La Presse canadienne


3 commentaires
  • Benoit Samson - Abonné 12 avril 2021 06 h 12

    Fausse information véhiculée non-intentionnellement mais dangereusement par messieurs Dubé et Lepage sur le plateau de TLMEP

    A son passage à TLMP le 11 avril le ministre Dubé et monsieur Lepage, sans les blâmer, ont contribué involontairement et inconsciemment à la propagation du virus.
    Quand les politiciens et les médias nous répètent comme ils l’ont fait à TLMEP que tous les Québécois auront été vaccinés le 24 juin, Ils essaient plutôt de nous aviser que tous le Québécois qui le voudront auront reçu au moins une dose des vaccins contre la COVID en juin prochain.
    Or, la différence entre avoir ‘’reçu une dose du vaccin’’ et avoir été ‘’vacciné’’ est plus que sémantique !
    Malheureusement, les auditeurs comprennent par l’utilisation de ce mot, ‘’vacciné’’, qu’ils auront une protection vaccinale après n’avoir reçu qu’une seule dose du vaccin qui est insuffisante pour ‘’vacciner complètement’’ et adéquatement un individu. En effet, Il est maintenant prouvé que les individus en attente de la 2ième dose des vaccins peuvent être porteurs asymptomatiques et contagieux du virus et de ses variants et même souffrir de ses complications même si la mortalité est moins élevée chez ces individus.
    En laissant croire faussement aux auditeurs qu’ils sont ‘’vaccinés’ et protégés après la première dose de leur vaccin, les politiciens et médias contribuent sans s’en rendre compte à des relâchements qui pourraient augmenter la transmission du virus à cause du faux sentiment de sécurité créé par l’utilisation de ce terme. Cela pourrait en effet contribuer au relâchement des mesures sanitaires barrières par ceux qui se croient faussement protégés et leur entourage après avoir reçu la première dose de leur vaccin alors qu’ils ne le seront qu’après avoir reçu la deuxième dose.
    De plus le GV perdra sa crédibilité en devant marcher sur la peinture encore une fois quand il devra admettre son erreur et corriger le tir en juin prochain en expliquant qu’il faudra être vigilants pour trois ou quatre autres mois jusqu’à ce que les Québécois soient vraiment ‘’vaccinés’’ après avoir reçu leur 2ième dose du vaccin.

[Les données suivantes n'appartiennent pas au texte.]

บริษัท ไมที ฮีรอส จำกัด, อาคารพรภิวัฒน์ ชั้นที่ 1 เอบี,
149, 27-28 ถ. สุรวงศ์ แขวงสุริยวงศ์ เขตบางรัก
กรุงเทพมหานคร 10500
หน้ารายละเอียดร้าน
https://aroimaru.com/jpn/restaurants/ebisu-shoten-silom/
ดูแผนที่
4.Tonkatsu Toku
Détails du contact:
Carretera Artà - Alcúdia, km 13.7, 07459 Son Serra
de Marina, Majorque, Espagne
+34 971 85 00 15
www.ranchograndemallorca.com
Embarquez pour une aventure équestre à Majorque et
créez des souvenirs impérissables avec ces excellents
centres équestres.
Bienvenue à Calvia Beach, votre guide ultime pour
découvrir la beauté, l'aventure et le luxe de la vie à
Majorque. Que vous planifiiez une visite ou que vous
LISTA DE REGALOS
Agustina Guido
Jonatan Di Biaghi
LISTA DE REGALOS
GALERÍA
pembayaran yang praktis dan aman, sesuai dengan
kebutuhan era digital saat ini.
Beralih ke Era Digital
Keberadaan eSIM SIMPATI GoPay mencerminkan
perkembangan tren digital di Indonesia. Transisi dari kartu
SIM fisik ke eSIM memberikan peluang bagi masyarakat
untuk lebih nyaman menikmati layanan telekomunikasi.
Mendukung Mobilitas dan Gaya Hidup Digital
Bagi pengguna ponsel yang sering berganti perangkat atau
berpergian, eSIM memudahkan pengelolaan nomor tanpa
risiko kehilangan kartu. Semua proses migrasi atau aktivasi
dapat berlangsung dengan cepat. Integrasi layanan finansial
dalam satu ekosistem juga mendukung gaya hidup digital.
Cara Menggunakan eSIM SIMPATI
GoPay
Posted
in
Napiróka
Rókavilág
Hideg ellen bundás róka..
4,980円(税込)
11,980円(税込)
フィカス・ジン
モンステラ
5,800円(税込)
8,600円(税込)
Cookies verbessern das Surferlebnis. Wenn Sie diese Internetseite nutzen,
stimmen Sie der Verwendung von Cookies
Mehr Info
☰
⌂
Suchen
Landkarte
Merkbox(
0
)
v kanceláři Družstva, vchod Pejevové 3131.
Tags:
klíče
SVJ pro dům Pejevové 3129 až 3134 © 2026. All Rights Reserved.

    • Mireille Bouchard - Abonnée 12 avril 2021 12 h 30

      Vous avez parfaitement raison. Par exemple, Tel que mentionné par mon hémato-oncologue, les immunodéficients sont faiblement protégés par une seule dose. De plus, le renforcement des anticorps avec une deuxième dose cédulée 4 mois après l'injection de la première (plutôt que 3 semaines) risque d'être compromis.

  • Benoit Samson - Abonné 12 avril 2021 09 h 49

    L’histoire nous apprend que l’on n’apprend rien des leçons de l’histoire

    Selon les livres d’histoire du Québec, les réactions de la majorité franco-montréalaise pendant l’épidémie de variole de 1885 à Montréal ressemblaient à certains égards à celles que l’on a vu hier dans la métropole:
    ‘’Les 28 et 29 septembre 1885, la foule assiège le Bureau de santé du faubourg de l’Est et y met le feu. Ensuite la foule va chahuter le Herald et on y brise les vitres. Les émetteurs vont menacer les maisons des médecins vaccinateurs dont celle de l’ex-maire Hingston. Lorsque les bagarres éclatent, le chef de police de Montréal est blessé.
    Le maire Honoré Beaugrand, alité (il souffre d’asthme), court à son bureau et consigne 600 militaires. Il émet une déclaration, dans laquelle le maire invite les citoyens à ne pas sortir le soir et à ne pas gêner l’action de la police.
    Des manifestations reprennent malgré la proclamation du maire. Les cavaliers sont accueillis par des jets de pierre dans les quartiers ouvriers. Le 19 septembre, la vaccination obligatoire provoque une émeute, suivie de la deuxième, le 28 septembre.
    Le maire Beaugrand accepte d’imposer l’isolement des malades et la vaccination. Montréal est mis en quarantaine: les commerces et les théâtres ferment, les parcs sont déserts, les rues vides.
    La vaccination en masse débute, mais la police doit accompagner chaque médecin vaccinateur et les attaques contre les médecins multiplient. Pour donner l’exemple, l’évêque et quelques autres membres du clergé se font vacciner (Mgr Fabre se fait vacciner deux fois en public !)’’
    Quand l’épidémie de 1885 fut terminée, on comptait 2884 décès chez les franco-montréalais contre 85 chez les Anglo-montréalais qui avaient respecté les mesures sanitaires contrairement aux premiers.